## PROBLEM DESCRIPTION:
When a line in the listing contains the string "wash", pick it out and copy it.

## THE DATA:

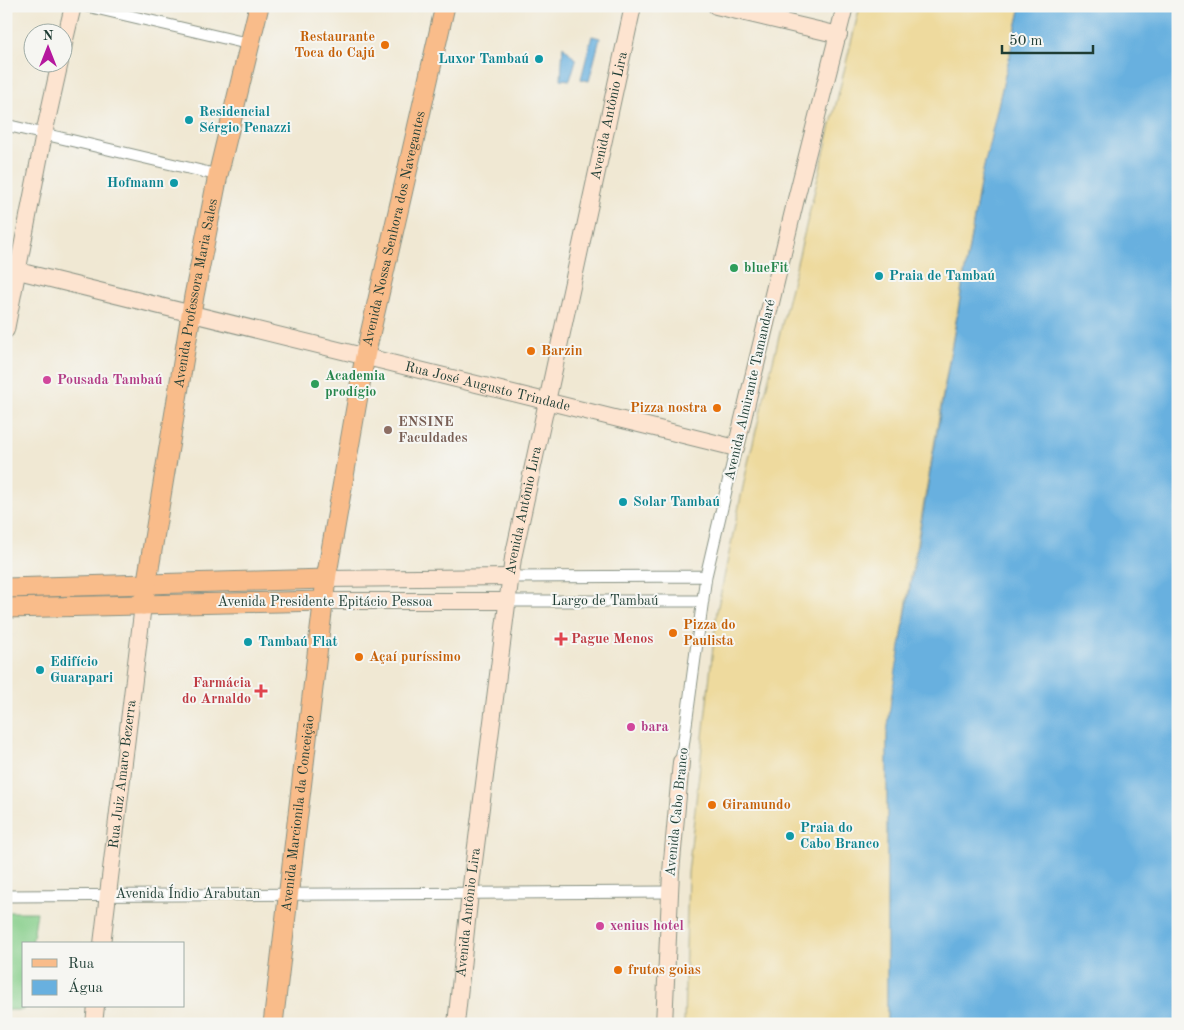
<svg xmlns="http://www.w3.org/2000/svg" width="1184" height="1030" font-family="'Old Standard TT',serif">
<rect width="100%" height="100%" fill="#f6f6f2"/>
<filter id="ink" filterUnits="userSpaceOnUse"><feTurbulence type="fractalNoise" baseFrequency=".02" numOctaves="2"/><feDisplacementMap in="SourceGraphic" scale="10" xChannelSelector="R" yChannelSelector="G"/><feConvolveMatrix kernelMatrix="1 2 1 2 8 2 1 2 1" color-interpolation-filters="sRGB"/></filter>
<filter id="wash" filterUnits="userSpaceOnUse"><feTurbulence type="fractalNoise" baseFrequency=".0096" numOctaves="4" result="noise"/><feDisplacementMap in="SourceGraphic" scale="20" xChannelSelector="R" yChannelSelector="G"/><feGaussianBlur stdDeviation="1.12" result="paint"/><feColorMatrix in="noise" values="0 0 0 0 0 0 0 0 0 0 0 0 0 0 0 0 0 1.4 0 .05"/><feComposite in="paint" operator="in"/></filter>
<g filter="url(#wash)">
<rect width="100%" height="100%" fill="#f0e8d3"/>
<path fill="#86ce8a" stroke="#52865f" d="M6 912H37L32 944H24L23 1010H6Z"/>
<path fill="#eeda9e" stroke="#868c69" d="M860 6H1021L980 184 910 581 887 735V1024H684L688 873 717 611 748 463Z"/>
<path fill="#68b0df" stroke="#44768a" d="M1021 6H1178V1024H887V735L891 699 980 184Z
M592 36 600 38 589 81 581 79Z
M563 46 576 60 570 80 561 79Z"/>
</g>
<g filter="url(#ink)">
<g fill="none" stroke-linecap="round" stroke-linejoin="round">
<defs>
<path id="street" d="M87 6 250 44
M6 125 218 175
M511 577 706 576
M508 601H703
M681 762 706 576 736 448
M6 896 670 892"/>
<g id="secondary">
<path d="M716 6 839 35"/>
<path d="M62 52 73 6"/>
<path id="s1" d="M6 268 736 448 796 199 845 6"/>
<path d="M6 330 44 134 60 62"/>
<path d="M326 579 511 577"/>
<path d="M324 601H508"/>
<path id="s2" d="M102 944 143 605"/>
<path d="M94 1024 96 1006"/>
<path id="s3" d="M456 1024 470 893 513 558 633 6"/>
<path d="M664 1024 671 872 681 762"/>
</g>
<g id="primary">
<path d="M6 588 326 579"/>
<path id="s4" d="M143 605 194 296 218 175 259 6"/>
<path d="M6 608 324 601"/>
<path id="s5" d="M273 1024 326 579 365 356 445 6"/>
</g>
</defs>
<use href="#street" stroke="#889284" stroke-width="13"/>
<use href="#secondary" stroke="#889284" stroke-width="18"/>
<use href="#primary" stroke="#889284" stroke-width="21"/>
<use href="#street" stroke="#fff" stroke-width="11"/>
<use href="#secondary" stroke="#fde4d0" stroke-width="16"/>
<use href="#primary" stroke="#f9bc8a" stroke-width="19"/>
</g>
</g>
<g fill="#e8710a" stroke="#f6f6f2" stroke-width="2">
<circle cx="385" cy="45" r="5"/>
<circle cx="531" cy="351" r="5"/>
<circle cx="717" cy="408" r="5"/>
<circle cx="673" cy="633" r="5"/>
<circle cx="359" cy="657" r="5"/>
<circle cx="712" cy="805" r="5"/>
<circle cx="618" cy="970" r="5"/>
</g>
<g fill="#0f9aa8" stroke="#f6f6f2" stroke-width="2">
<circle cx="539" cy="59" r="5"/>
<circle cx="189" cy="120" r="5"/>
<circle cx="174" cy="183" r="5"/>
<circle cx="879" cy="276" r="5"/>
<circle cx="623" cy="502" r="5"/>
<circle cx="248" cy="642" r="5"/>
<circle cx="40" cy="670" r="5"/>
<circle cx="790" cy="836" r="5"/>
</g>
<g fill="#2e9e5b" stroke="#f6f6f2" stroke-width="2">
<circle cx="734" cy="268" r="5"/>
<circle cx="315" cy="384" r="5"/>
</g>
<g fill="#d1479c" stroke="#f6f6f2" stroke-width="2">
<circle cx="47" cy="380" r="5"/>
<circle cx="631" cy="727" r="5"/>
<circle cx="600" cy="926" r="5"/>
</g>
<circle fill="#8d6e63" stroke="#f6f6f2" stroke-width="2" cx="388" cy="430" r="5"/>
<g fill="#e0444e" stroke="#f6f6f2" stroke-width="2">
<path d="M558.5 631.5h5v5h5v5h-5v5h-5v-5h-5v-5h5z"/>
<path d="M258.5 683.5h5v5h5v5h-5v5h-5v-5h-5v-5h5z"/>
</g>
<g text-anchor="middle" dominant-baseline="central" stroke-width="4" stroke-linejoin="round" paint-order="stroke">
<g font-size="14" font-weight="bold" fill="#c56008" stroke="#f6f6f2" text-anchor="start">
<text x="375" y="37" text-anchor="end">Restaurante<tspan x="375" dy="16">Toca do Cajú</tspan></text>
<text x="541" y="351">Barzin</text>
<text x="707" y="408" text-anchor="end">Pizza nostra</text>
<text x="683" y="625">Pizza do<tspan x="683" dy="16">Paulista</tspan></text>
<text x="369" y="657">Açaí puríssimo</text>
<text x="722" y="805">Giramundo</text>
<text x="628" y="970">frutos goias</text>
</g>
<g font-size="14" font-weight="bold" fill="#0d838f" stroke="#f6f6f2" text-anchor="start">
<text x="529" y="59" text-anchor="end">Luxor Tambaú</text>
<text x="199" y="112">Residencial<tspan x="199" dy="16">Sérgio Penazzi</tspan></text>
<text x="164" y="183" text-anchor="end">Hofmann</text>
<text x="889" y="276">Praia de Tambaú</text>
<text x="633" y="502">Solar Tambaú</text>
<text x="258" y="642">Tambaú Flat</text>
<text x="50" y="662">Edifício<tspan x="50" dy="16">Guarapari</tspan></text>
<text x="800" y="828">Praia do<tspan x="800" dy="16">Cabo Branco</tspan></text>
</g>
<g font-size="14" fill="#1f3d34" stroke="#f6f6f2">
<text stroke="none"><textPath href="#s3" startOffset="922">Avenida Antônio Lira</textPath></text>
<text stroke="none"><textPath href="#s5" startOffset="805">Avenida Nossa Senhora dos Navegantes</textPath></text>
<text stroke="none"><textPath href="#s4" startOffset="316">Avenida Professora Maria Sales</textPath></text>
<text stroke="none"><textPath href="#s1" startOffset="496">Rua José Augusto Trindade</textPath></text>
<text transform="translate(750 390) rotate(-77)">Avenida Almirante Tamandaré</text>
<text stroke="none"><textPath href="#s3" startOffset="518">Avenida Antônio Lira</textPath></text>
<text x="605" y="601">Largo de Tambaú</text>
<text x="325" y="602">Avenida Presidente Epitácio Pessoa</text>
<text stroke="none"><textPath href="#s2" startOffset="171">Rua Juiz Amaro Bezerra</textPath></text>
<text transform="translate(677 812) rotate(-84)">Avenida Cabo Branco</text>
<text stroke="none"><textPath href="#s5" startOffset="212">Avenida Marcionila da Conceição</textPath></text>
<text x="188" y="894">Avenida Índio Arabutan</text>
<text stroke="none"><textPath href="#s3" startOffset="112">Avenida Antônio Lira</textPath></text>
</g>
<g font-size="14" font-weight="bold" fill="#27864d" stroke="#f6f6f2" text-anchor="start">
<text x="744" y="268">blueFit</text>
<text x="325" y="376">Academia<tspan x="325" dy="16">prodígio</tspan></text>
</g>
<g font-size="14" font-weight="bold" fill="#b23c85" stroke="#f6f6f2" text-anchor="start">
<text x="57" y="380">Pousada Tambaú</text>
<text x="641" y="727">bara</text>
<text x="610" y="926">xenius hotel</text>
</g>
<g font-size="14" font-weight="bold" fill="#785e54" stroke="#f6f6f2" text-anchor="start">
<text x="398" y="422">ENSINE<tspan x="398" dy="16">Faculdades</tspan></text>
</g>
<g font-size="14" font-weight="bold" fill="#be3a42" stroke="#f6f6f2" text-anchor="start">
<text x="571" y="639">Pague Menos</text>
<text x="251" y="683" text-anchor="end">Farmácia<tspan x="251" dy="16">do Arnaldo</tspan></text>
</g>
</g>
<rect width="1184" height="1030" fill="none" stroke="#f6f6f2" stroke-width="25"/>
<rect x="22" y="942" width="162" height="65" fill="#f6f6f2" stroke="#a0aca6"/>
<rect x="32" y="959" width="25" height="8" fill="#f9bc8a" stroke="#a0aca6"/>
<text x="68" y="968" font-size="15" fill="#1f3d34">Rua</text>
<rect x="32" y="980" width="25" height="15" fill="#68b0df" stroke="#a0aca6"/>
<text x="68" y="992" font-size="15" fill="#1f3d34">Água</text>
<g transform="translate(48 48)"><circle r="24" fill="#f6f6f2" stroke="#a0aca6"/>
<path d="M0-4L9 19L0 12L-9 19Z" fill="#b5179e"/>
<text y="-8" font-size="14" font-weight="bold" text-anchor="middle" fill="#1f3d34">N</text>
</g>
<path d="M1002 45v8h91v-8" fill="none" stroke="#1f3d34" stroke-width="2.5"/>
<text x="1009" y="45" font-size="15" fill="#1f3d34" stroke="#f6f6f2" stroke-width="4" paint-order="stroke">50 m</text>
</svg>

## ANSWER FOR THIS EXERCISE:
<filter id="wash" filterUnits="userSpaceOnUse"><feTurbulence type="fractalNoise" baseFrequency=".0096" numOctaves="4" result="noise"/><feDisplacementMap in="SourceGraphic" scale="20" xChannelSelector="R" yChannelSelector="G"/><feGaussianBlur stdDeviation="1.12" result="paint"/><feColorMatrix in="noise" values="0 0 0 0 0 0 0 0 0 0 0 0 0 0 0 0 0 1.4 0 .05"/><feComposite in="paint" operator="in"/></filter>
<g filter="url(#wash)">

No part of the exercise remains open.